Every site is a mess, a nonstop accumulation of materials that eventually sediment and become part of geological history. But materials also get extracted and turned into capital, and thereby captured by human history – until they turn into waste, often toxic, and become obsolete again. Silje Figenschou Thoresen’s installation A quiet and protected water, the layers above it, passing undisturbed at the Astrup Fearnely Museum in Oslo uses precisely this mess as a resource in order to articulate a paradigm for sculptural production.
The area around Kirkenes, a town near the Russian border where the artist grew up and still resides, is designated as a specific starting point for the work. The materials collected and deployed are quite diverse: driftwood, leftover material from the temporarily inoperative iron ore mine Sydvaranger, nylon ropes, planks, fish fins, and even fragments of sculptural casts from Figenschou Thoresen’s student days. What unites all this stuff is that it once was close at hand. Instead of trying to invent new forms with specific tools by mastering matter, sculptural activity is re-articulated here as a form of gathering, which from the start has ethical implications. It is an ethics centred around the body, on what it can carry, deal with, or just use, without a need for larger infrastructures or institutions.
Set up on the second floor of the museum’s collection wing, Figenschou Thoresen’s installation comprises a diverse group of sculptural assemblages. All of them are placed on the floor. Some are so tiny they are in danger of being stepped on. Her assemblages, first conceived in the studio and then adjusted and re-grouped on-site in Oslo, have a decidedly provisional shape. The parts are stacked on top of each other. At times they are bound together with ribbons or ropes, adding to the impression that the constructions are temporary halting points; they look ready to dissolve again at a moment’s notice, so their parts can be reassembled for other purposes. Taking cues from musical improvisation, Figenschou Thoresen structures her arrangements mostly through repetition. Upward diagonals dominate. There is also a mimetic impulse discernible in most of the assemblages; quite a few of them look like organisms or even animal bodies. Often, the artist’s stacking of discarded materials ends up forming symmetrical shapes. The resulting objects clearly have a front and a back, or even a head and a tail.
Describing her method in the exhibition text, Figenschou Thoresen says that she lets her materials “determine the shape instead of imposing a form on them from the outside.” In this way, she obviously negates her own agency. Such discursive manoeuvres must be read in the context of formalism’s long and ideological history, ranging from Vladimir Tatlin’s Constructivism to today’s often careless affirmations of ‘vibrant matter’. But matter is never all, and it certainly doesn’t exist outside of technology or the violent structures of extraction and distribution. Appealing to the agency of the material itself, like Figenschou Thoresen does, risks excluding these aspects of form, which always already includes human intentions and strategies.
If we accept the museum’s characterisation of the show as “site-specific,” it must be added that this site, then, is split between the works’ institutional frame – the works were commissioned by the museum – and the longue durée of ecological exploitation and colonial destruction of Indigenous practices in the Kirkenes region, which is part of the historical homelands of the Sámi People. Instead of looking at Indigenous practices through the lens of specific forms of craft – which could be studied, archived, and exhibited as things of the past – Figenschou Thoresen approaches it as a tradition, which is neither discontinued nor obsolete. She demonstrates how such the improvisational use of things at hand persists in everyday life. Yet she redirects them from concrete practical instances – like building shelters, fixing things, or dealing with material shortages under extreme climatic conditions – to an aesthetic context.

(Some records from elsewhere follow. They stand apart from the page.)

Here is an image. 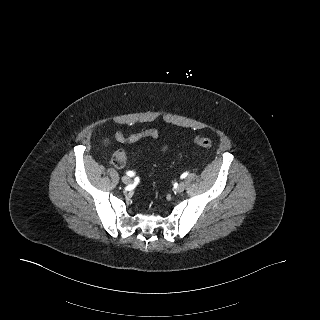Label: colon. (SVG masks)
<instances>
[{
    "label": "colon",
    "instance_id": "obj_1",
    "mask_svg": "<svg viewBox=\"0 0 320 320\" xmlns=\"http://www.w3.org/2000/svg\"><path fill=\"white\" fill-rule=\"evenodd\" d=\"M194 143L197 146L207 150L213 147L212 140L207 137L198 136L194 139ZM127 158H128L127 151L125 149H119L114 153L112 157V162L114 166L122 167L126 163Z\"/></svg>",
    "mask_w": 320,
    "mask_h": 320
}]
</instances>
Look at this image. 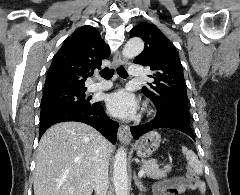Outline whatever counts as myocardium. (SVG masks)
Here are the masks:
<instances>
[{"mask_svg": "<svg viewBox=\"0 0 240 195\" xmlns=\"http://www.w3.org/2000/svg\"><path fill=\"white\" fill-rule=\"evenodd\" d=\"M145 113H146L147 116H149V115L151 114V109H150V108H147V109L145 110Z\"/></svg>", "mask_w": 240, "mask_h": 195, "instance_id": "f54148a6", "label": "myocardium"}]
</instances>
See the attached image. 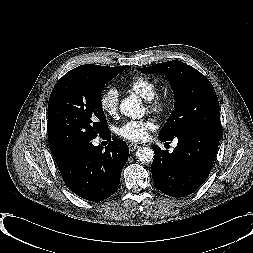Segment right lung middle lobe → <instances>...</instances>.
Wrapping results in <instances>:
<instances>
[{
    "mask_svg": "<svg viewBox=\"0 0 253 253\" xmlns=\"http://www.w3.org/2000/svg\"><path fill=\"white\" fill-rule=\"evenodd\" d=\"M126 67H77L56 83L48 105L47 131L52 153L67 154L78 144L108 132L101 93L105 83Z\"/></svg>",
    "mask_w": 253,
    "mask_h": 253,
    "instance_id": "right-lung-middle-lobe-1",
    "label": "right lung middle lobe"
}]
</instances>
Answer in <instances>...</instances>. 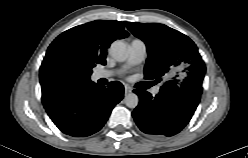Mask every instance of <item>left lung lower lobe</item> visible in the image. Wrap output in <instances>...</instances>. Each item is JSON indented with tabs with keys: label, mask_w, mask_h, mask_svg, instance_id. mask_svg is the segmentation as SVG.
<instances>
[{
	"label": "left lung lower lobe",
	"mask_w": 248,
	"mask_h": 158,
	"mask_svg": "<svg viewBox=\"0 0 248 158\" xmlns=\"http://www.w3.org/2000/svg\"><path fill=\"white\" fill-rule=\"evenodd\" d=\"M139 105L132 112L138 127L146 134L173 136L180 132L192 118L200 97L184 92L150 93L135 89Z\"/></svg>",
	"instance_id": "1"
}]
</instances>
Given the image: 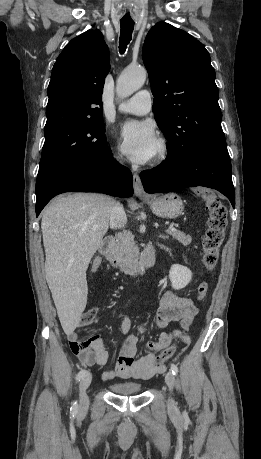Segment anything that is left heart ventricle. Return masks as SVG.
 Listing matches in <instances>:
<instances>
[{
	"mask_svg": "<svg viewBox=\"0 0 261 459\" xmlns=\"http://www.w3.org/2000/svg\"><path fill=\"white\" fill-rule=\"evenodd\" d=\"M156 152H157V145H156V148H155V151H154V155L156 154ZM154 155H153V156H154Z\"/></svg>",
	"mask_w": 261,
	"mask_h": 459,
	"instance_id": "left-heart-ventricle-1",
	"label": "left heart ventricle"
}]
</instances>
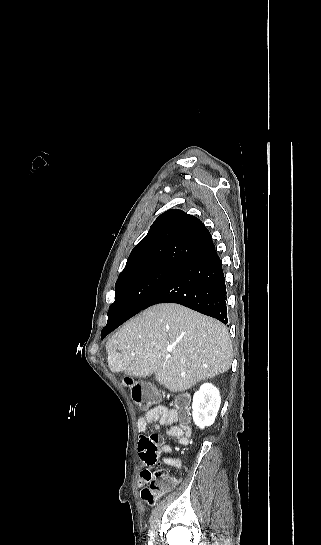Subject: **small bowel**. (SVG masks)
I'll use <instances>...</instances> for the list:
<instances>
[{
  "mask_svg": "<svg viewBox=\"0 0 321 545\" xmlns=\"http://www.w3.org/2000/svg\"><path fill=\"white\" fill-rule=\"evenodd\" d=\"M177 421L178 417L174 410L159 406L151 409L145 415L141 416L138 419L137 428L140 433H143L149 427H153L155 429L167 427L164 429V432L168 437L176 438L180 444H187L191 435L190 428L186 424L171 426ZM160 451L161 453L169 454L171 452V446L164 442L160 445ZM141 459L145 465V469L142 470L137 481V485L140 488L144 487L149 482L150 477L153 475L150 468L157 464V458L154 460H148L142 455ZM162 461L164 464L174 466L176 468H180L182 466V461L180 459L164 457L162 458ZM174 478L178 483V478Z\"/></svg>",
  "mask_w": 321,
  "mask_h": 545,
  "instance_id": "small-bowel-1",
  "label": "small bowel"
}]
</instances>
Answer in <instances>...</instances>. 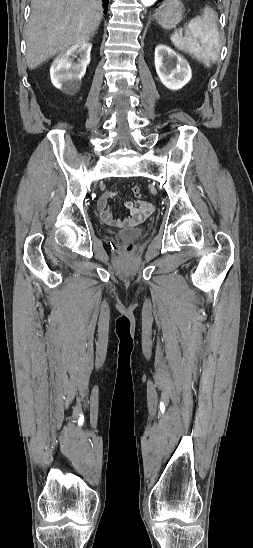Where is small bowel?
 I'll list each match as a JSON object with an SVG mask.
<instances>
[{
    "label": "small bowel",
    "mask_w": 253,
    "mask_h": 548,
    "mask_svg": "<svg viewBox=\"0 0 253 548\" xmlns=\"http://www.w3.org/2000/svg\"><path fill=\"white\" fill-rule=\"evenodd\" d=\"M117 194L114 190L104 192L97 201V210L101 220L110 226H136L145 221L153 212L154 205L149 201H132L125 202V207L129 211V216L124 219H115L109 207V199Z\"/></svg>",
    "instance_id": "small-bowel-1"
}]
</instances>
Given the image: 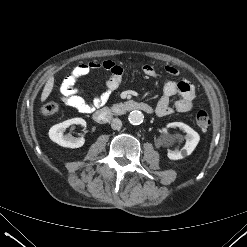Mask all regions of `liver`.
I'll use <instances>...</instances> for the list:
<instances>
[{"mask_svg":"<svg viewBox=\"0 0 247 247\" xmlns=\"http://www.w3.org/2000/svg\"><path fill=\"white\" fill-rule=\"evenodd\" d=\"M53 86H54V77L51 76L47 80V82H46V84L44 86L43 92L41 94V101L42 102L45 101L48 98V96L50 95V93H51V91L53 89Z\"/></svg>","mask_w":247,"mask_h":247,"instance_id":"6515ba94","label":"liver"}]
</instances>
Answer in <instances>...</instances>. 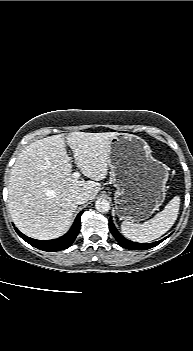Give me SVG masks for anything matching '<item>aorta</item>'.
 Masks as SVG:
<instances>
[{
	"label": "aorta",
	"instance_id": "1",
	"mask_svg": "<svg viewBox=\"0 0 193 351\" xmlns=\"http://www.w3.org/2000/svg\"><path fill=\"white\" fill-rule=\"evenodd\" d=\"M95 208L101 213L108 212L110 210L109 201L104 198H99L95 202Z\"/></svg>",
	"mask_w": 193,
	"mask_h": 351
}]
</instances>
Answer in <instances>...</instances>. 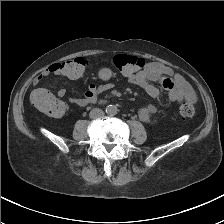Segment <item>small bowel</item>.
Masks as SVG:
<instances>
[{
	"label": "small bowel",
	"mask_w": 224,
	"mask_h": 224,
	"mask_svg": "<svg viewBox=\"0 0 224 224\" xmlns=\"http://www.w3.org/2000/svg\"><path fill=\"white\" fill-rule=\"evenodd\" d=\"M59 65L60 62H55L47 66L35 78L34 84L37 86L44 78L51 74L61 75ZM98 76L103 82L102 84L96 85L91 83L84 97H68L69 102L79 107L93 104L97 101L99 94L114 88L115 84L111 81V72L108 69H101ZM127 78L131 84L139 86L152 98L157 99L160 97V89L155 85V83H158L162 89L167 91L168 97L172 102L179 103L183 100L189 102L196 101V94L185 78L163 63L149 62L144 69L135 74L127 75ZM57 95L59 97H64L66 95V90L60 88ZM156 111L157 109L153 105L141 106L138 109V117L145 123L155 124L156 120L152 117Z\"/></svg>",
	"instance_id": "obj_1"
}]
</instances>
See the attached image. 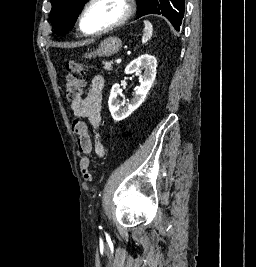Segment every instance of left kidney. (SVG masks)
I'll return each mask as SVG.
<instances>
[{"mask_svg": "<svg viewBox=\"0 0 256 267\" xmlns=\"http://www.w3.org/2000/svg\"><path fill=\"white\" fill-rule=\"evenodd\" d=\"M156 68L157 60L155 56H150V54H143V56L132 60V62L126 66L125 74H134V72H136L139 76L140 86L133 92V98H131V100H123V102L119 100V96L122 94L119 84H114V86H112L108 106L115 122L125 120L134 110H137V108L141 106L150 88H152L154 84L157 74ZM142 70H144L143 74ZM124 104H126V106H124ZM122 106H124V108H122Z\"/></svg>", "mask_w": 256, "mask_h": 267, "instance_id": "5707ae66", "label": "left kidney"}]
</instances>
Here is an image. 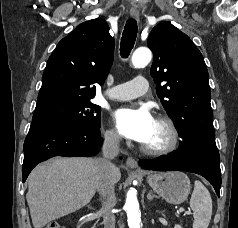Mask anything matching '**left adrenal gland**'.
I'll list each match as a JSON object with an SVG mask.
<instances>
[{"mask_svg":"<svg viewBox=\"0 0 238 228\" xmlns=\"http://www.w3.org/2000/svg\"><path fill=\"white\" fill-rule=\"evenodd\" d=\"M155 197H157V196L154 195V194L152 193V191H149V192H148V194H147V199H148V200H152V199H154Z\"/></svg>","mask_w":238,"mask_h":228,"instance_id":"1","label":"left adrenal gland"}]
</instances>
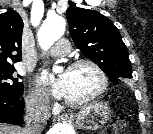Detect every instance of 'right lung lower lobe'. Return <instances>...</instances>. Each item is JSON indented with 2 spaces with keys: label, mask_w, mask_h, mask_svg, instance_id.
<instances>
[{
  "label": "right lung lower lobe",
  "mask_w": 153,
  "mask_h": 134,
  "mask_svg": "<svg viewBox=\"0 0 153 134\" xmlns=\"http://www.w3.org/2000/svg\"><path fill=\"white\" fill-rule=\"evenodd\" d=\"M24 106L22 95L0 92V123L20 124Z\"/></svg>",
  "instance_id": "right-lung-lower-lobe-1"
}]
</instances>
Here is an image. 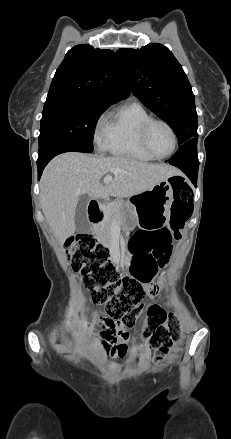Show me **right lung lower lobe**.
<instances>
[{
	"mask_svg": "<svg viewBox=\"0 0 231 439\" xmlns=\"http://www.w3.org/2000/svg\"><path fill=\"white\" fill-rule=\"evenodd\" d=\"M70 151L80 152L79 149L73 146L63 145L56 147L50 154L45 157L38 158L37 160V168H38V179L41 177L43 169L48 164V162L58 154Z\"/></svg>",
	"mask_w": 231,
	"mask_h": 439,
	"instance_id": "obj_1",
	"label": "right lung lower lobe"
}]
</instances>
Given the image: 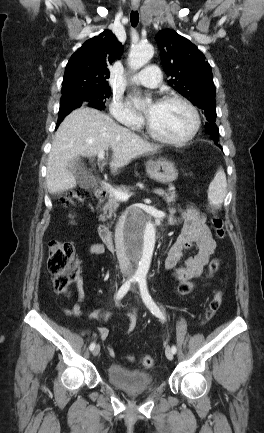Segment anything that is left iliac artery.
I'll use <instances>...</instances> for the list:
<instances>
[{"mask_svg": "<svg viewBox=\"0 0 264 433\" xmlns=\"http://www.w3.org/2000/svg\"><path fill=\"white\" fill-rule=\"evenodd\" d=\"M138 284H139L140 292L142 295V299H143L144 303L146 304V306L149 308V310L156 317L160 318L162 321H165L166 318H165L164 314L161 312V310L156 305V303L154 302V300L152 299V297L150 296V294L148 292L146 278H144V277L139 278ZM171 350L175 354L177 352L176 346H172Z\"/></svg>", "mask_w": 264, "mask_h": 433, "instance_id": "left-iliac-artery-1", "label": "left iliac artery"}]
</instances>
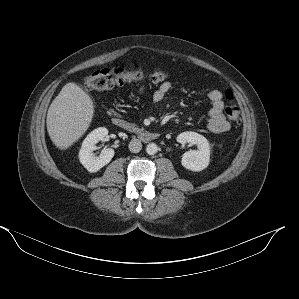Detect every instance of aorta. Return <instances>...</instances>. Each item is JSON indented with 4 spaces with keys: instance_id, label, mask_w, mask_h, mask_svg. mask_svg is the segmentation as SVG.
<instances>
[{
    "instance_id": "aorta-1",
    "label": "aorta",
    "mask_w": 299,
    "mask_h": 299,
    "mask_svg": "<svg viewBox=\"0 0 299 299\" xmlns=\"http://www.w3.org/2000/svg\"><path fill=\"white\" fill-rule=\"evenodd\" d=\"M157 151H158V146L155 143H149L146 146V152L149 155H154L157 153Z\"/></svg>"
}]
</instances>
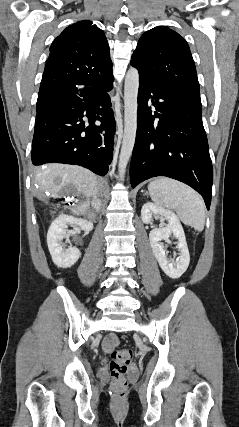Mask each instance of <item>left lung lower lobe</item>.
<instances>
[{
	"instance_id": "obj_1",
	"label": "left lung lower lobe",
	"mask_w": 239,
	"mask_h": 427,
	"mask_svg": "<svg viewBox=\"0 0 239 427\" xmlns=\"http://www.w3.org/2000/svg\"><path fill=\"white\" fill-rule=\"evenodd\" d=\"M137 121L132 188L151 177H170L199 192L209 209L213 168L200 98L140 76Z\"/></svg>"
}]
</instances>
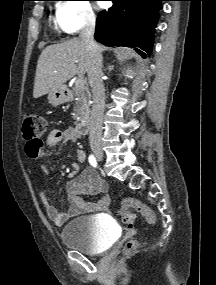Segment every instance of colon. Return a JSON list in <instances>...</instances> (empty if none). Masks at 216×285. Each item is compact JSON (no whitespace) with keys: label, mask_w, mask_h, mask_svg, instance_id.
Segmentation results:
<instances>
[{"label":"colon","mask_w":216,"mask_h":285,"mask_svg":"<svg viewBox=\"0 0 216 285\" xmlns=\"http://www.w3.org/2000/svg\"><path fill=\"white\" fill-rule=\"evenodd\" d=\"M48 129L47 119L39 113H28L24 117L22 126V135L26 142L27 154L35 158L41 154L43 150V136ZM135 212L142 214L147 223L155 225L156 215L144 203L135 198H125L120 204L118 210L122 221L127 225H132L135 221ZM138 246V242L130 240L123 247V253L128 254Z\"/></svg>","instance_id":"1"}]
</instances>
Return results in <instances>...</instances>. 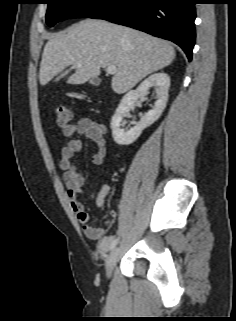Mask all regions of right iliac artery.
Returning <instances> with one entry per match:
<instances>
[{
  "label": "right iliac artery",
  "instance_id": "82829eb1",
  "mask_svg": "<svg viewBox=\"0 0 236 321\" xmlns=\"http://www.w3.org/2000/svg\"><path fill=\"white\" fill-rule=\"evenodd\" d=\"M117 242H118L117 239L112 240V242H111V244H110V246H109L110 250H112L113 248H115Z\"/></svg>",
  "mask_w": 236,
  "mask_h": 321
}]
</instances>
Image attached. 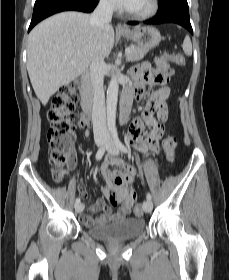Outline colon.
<instances>
[{
    "instance_id": "colon-1",
    "label": "colon",
    "mask_w": 229,
    "mask_h": 280,
    "mask_svg": "<svg viewBox=\"0 0 229 280\" xmlns=\"http://www.w3.org/2000/svg\"><path fill=\"white\" fill-rule=\"evenodd\" d=\"M185 56L182 53L166 52L159 61L157 67L153 70L154 79L157 83H168L173 75L170 63L185 65ZM79 81L72 86L62 87L59 92L52 98V106L49 111V128L47 130V142L50 146V162L56 168L55 180L59 181L64 174V167L73 151V134L78 122V117L74 112L75 102L77 100V87ZM177 139L175 135H167L162 147L166 158L172 161L175 156ZM123 178L115 177L116 183H122ZM135 199V194L133 195ZM117 195L112 193L109 197L110 203H116ZM136 215H142V208L137 205L134 208Z\"/></svg>"
}]
</instances>
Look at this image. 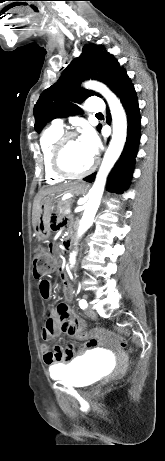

In the exhibition space, a large window overlooking the Oslo fjord makes clear the similarities between the sea’s reflective surface and the gallery’s polished grey floor. The installation thereby fuses into a room-sized picture of a seascape populated by a swarm of strange creatures. If the work is supposed to inform us about the specifics of a site – the Kirkenes region – and its complex heritage of Indigenous practices within a postcolonial order, then it should be considered a failure. Its head over heels reliance on form results in a generic and aestheticised paradigm. Figenschou Thoresen’s proposed repurposing of discarded materials is hardly useful in a fight for cultural recognition. However, we could also consider these works not as carriers of information on a specific region, but rather as more universal propositions for how to organise a different form of life under the precarious conditions of a destroyed planet with radical material scarcity.